Publisher Johnson and Historian Spencer
Publisher Johnson and historian Spencer shared a common moral purpose with respect to their aspirations for historical literature. Their convictions and sympathies were strongly connected to nationalistic and patriotic concerns, and their personal styles and intellectual outlooks were mutually grandiose. As a writer, Spencer was every bit as heavy-handed in his prose as Johnson was in the packaging of his works, Spencer’s lofty pronouncements and allegorical intentions serving as the “verbal counterpart of gilt stamping on gift-book covers.”  In the introduction to the History of the United States, Spencer outlined his hopes for the moral revolution in America that Johnson desired. Spencer argued that the historian’s traditional commitment to truthfulness and impartiality, while sacred, must be directed at eliciting the past’s “higher purposes,” and his expressed authorial goal was “to present a truthful, impartial, and readable narrative” of the divine “progress of that mighty Republic which now extends from ocean to ocean, and which is moving onward, year after year, with gigantic strides, to increased power and importance among the family of nations.” 
Spencer and Johnson shared other convictions, hopes, and fears for the nation which they expressed throughout the volumes of the History of the United States. Unlike John Frost, Spencer made no claims to objectivity or non-partisanship on these matters. “I do not . . . make any pretence to have written what is contained in the following pages in a state of indifference with regard to the points of issue, whatever the points may be,” Spencer noted. “It would be idle to suppose that any American, of ordinary intelligence, has not some distinct views as to the main subjects, which have been under discussion among a people who have the amplest liberty to write, speak, and set forth in any way they choose, their opinions and views on any and all topics. Hence, I avow, without hesitation, that my convictions and sympathies are very clear and settled in my own mind.” 
Among the issues that Spencer advocated most strongly was an end to slavery, a topic on which he showed little restraint. Nowhere does a work like the History of the United States assert the authority of the written word more than in the ministerial dogmatism of Spencer’s prose polemic against the “detestable commerce” of the enforced servitude. Slavery reflected poorly on the character of a nation whose “moral sense” was “becoming blunted,” Spencer noted with candor on Johnson’s behalf, and whose history was marred by a grave, unspeakable sin that introduced the “elements of evil, and tendencies to discord and ruin.” 

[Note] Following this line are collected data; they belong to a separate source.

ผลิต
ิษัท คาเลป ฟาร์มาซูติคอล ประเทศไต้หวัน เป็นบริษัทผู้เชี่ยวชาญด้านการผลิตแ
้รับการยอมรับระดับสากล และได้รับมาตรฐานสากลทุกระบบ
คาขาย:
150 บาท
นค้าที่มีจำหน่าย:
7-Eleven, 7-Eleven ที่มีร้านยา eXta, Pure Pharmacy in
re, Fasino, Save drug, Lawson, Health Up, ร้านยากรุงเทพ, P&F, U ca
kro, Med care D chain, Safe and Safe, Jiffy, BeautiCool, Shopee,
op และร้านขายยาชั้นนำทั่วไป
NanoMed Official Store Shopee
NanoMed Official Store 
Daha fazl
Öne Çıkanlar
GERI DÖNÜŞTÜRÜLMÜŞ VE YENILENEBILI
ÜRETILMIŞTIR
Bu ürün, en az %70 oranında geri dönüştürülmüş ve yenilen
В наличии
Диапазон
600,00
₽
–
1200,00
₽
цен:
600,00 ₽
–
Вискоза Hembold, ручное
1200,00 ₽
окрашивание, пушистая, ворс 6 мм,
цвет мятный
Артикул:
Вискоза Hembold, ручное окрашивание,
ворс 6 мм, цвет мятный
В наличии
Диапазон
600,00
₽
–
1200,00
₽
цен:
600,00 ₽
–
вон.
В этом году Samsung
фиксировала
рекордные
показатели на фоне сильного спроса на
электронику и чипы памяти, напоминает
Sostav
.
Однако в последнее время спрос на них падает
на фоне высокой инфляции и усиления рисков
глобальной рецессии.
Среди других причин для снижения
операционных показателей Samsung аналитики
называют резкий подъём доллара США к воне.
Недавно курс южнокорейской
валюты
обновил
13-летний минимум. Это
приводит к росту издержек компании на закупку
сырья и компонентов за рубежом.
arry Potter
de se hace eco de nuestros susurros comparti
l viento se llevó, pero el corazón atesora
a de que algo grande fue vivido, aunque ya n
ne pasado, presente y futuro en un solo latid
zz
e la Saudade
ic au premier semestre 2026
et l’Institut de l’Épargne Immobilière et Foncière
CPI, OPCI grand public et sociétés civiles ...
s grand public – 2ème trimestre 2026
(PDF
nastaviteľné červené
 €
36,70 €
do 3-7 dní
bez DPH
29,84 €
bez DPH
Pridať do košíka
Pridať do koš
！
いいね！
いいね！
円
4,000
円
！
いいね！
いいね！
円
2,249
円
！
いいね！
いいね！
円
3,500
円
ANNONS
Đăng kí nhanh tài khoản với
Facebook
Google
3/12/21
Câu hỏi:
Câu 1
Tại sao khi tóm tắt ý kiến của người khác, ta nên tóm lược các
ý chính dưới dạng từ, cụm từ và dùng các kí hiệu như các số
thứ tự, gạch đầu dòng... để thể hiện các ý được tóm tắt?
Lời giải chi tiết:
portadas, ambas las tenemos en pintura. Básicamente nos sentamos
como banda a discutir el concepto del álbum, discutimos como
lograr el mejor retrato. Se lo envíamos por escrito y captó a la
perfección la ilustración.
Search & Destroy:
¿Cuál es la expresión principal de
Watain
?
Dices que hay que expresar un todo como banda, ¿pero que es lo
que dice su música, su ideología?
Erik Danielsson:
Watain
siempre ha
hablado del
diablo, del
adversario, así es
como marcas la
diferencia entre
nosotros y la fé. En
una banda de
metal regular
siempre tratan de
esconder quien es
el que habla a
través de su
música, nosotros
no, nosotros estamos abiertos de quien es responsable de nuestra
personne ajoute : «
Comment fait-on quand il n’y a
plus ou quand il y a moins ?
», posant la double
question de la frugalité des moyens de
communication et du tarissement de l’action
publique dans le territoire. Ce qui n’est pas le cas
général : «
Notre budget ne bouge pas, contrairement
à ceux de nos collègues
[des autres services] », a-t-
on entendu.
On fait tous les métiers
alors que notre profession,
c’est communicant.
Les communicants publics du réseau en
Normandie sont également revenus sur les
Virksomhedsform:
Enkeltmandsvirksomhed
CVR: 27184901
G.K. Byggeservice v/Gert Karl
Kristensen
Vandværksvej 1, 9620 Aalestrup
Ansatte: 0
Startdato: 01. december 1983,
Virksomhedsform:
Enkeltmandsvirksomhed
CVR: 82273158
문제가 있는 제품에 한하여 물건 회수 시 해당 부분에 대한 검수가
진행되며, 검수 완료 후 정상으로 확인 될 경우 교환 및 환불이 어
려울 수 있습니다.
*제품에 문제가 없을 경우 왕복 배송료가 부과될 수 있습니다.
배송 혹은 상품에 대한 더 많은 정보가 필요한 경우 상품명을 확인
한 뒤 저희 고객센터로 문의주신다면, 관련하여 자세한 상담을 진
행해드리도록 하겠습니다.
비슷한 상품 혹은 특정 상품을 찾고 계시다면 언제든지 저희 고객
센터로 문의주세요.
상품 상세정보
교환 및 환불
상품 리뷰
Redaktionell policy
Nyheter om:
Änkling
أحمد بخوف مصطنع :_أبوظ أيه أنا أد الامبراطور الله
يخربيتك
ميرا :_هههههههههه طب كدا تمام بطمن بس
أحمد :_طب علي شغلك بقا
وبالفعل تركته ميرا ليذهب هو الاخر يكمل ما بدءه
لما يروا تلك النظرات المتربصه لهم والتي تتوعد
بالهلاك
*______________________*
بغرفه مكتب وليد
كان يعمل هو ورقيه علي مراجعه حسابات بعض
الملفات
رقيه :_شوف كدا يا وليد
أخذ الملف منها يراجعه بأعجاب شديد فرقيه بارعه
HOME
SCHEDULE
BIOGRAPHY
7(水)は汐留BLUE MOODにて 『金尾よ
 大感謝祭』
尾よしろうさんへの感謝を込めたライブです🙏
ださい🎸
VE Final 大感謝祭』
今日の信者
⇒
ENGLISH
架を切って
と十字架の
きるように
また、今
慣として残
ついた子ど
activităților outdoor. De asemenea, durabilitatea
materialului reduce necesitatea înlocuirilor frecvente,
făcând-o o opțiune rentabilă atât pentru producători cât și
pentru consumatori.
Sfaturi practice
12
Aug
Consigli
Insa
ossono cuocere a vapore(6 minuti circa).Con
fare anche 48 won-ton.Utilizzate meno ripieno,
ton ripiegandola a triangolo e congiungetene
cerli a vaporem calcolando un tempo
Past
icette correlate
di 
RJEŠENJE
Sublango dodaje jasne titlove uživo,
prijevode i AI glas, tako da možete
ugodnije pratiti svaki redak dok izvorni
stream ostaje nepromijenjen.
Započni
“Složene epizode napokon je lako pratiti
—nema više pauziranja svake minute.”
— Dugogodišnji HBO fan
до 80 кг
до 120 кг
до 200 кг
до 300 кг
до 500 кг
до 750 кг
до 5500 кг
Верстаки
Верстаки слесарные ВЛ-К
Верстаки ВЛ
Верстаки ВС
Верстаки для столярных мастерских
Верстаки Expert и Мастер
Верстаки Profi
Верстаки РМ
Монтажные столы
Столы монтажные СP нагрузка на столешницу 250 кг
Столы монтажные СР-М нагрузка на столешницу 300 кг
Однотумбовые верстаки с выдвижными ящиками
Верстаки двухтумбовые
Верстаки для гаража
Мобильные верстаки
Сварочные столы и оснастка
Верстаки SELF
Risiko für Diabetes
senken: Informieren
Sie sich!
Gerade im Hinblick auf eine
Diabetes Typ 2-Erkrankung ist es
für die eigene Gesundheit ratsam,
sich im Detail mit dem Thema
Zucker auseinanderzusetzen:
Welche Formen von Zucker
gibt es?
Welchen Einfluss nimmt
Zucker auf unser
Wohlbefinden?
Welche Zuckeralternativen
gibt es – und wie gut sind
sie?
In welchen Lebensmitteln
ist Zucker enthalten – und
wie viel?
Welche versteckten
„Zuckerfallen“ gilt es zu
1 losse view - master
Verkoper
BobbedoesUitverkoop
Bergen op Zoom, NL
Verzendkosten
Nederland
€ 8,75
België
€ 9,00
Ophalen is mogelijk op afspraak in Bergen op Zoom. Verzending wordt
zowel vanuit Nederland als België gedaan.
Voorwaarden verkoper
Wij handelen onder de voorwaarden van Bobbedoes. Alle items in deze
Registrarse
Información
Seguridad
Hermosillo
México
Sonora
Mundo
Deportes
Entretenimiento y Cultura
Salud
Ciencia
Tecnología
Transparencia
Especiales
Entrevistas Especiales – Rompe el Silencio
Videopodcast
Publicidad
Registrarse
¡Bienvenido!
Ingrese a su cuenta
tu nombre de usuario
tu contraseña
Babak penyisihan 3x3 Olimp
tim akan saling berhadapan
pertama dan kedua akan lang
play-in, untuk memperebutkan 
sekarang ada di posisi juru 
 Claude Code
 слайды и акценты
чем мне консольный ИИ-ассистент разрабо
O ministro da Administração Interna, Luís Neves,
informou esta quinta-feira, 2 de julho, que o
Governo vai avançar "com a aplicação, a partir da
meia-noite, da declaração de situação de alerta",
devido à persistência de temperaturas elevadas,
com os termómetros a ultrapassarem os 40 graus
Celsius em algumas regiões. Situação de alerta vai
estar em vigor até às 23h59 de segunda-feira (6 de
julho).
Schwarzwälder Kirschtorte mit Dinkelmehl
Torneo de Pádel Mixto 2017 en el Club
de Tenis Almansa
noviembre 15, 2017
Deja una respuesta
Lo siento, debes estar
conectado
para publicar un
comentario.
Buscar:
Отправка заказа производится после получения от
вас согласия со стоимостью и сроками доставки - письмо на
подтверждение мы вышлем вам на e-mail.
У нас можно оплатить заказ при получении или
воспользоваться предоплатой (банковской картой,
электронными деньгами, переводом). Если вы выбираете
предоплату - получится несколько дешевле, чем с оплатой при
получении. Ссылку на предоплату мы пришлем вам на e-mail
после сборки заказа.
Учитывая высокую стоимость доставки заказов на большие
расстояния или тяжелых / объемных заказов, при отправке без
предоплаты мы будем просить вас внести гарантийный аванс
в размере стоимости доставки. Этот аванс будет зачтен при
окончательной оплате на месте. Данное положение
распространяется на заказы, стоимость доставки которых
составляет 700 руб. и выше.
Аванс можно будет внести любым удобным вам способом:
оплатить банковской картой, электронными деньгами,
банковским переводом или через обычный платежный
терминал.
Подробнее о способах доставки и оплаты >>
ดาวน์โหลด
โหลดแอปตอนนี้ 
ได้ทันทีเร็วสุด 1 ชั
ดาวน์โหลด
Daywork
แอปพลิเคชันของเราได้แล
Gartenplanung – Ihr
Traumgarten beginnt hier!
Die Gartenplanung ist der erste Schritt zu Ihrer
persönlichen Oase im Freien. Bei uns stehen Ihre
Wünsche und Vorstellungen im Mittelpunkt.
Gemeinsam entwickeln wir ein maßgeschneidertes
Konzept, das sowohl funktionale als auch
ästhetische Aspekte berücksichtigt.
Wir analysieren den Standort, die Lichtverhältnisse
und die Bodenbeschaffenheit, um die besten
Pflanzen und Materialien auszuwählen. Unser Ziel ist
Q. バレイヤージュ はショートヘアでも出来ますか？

Despite the fact that Spencer and Johnson shared a common set of core beliefs that gave the History of the United States a greater consistency than Frost’s Pictorial History, relations between the historian and the publisher were sometimes strained by financial concerns as they had been for Frost and Walker. “[H]aving done a very large amount of work for [publishing] houses in New York, I may claim some right to speak on a matter wherein publishers and authors hold quite opposite views,” Spencer later wrote. “From an author's point of view, I think that the publishing fraternity are not usually as liberal as they might be, without harm to themselves; to which their reply is, that authors and literary men are continually seeking large and even extravagant prices for their labors.” 
Discouraged as well by the lack of an international copyright law that encouraged European firms to pirate his works and American firms to underpay authors at home in favor of stealing the works of English writers, Spencer argued that publishers “manifestly have all the advantage on their side.” They “pay nothing, or almost nothing, for the brain-productions of English writers, and they grow rich; while American authors, as a rule, are never known to make fortunes by writing books, or in fact anything like fortunes.” Spencer lobbied for an international copyright to protect authors both at home and abroad from such ruthless piracies, and he railed against the “scandalous wrong done to native literature” which he characterized as “a great shame [in] every way."  All these considerations left Spencer feeling a bit taken advantage of in his dealings with Johnson, although they collaborated for twenty years on numerous illustrated projects.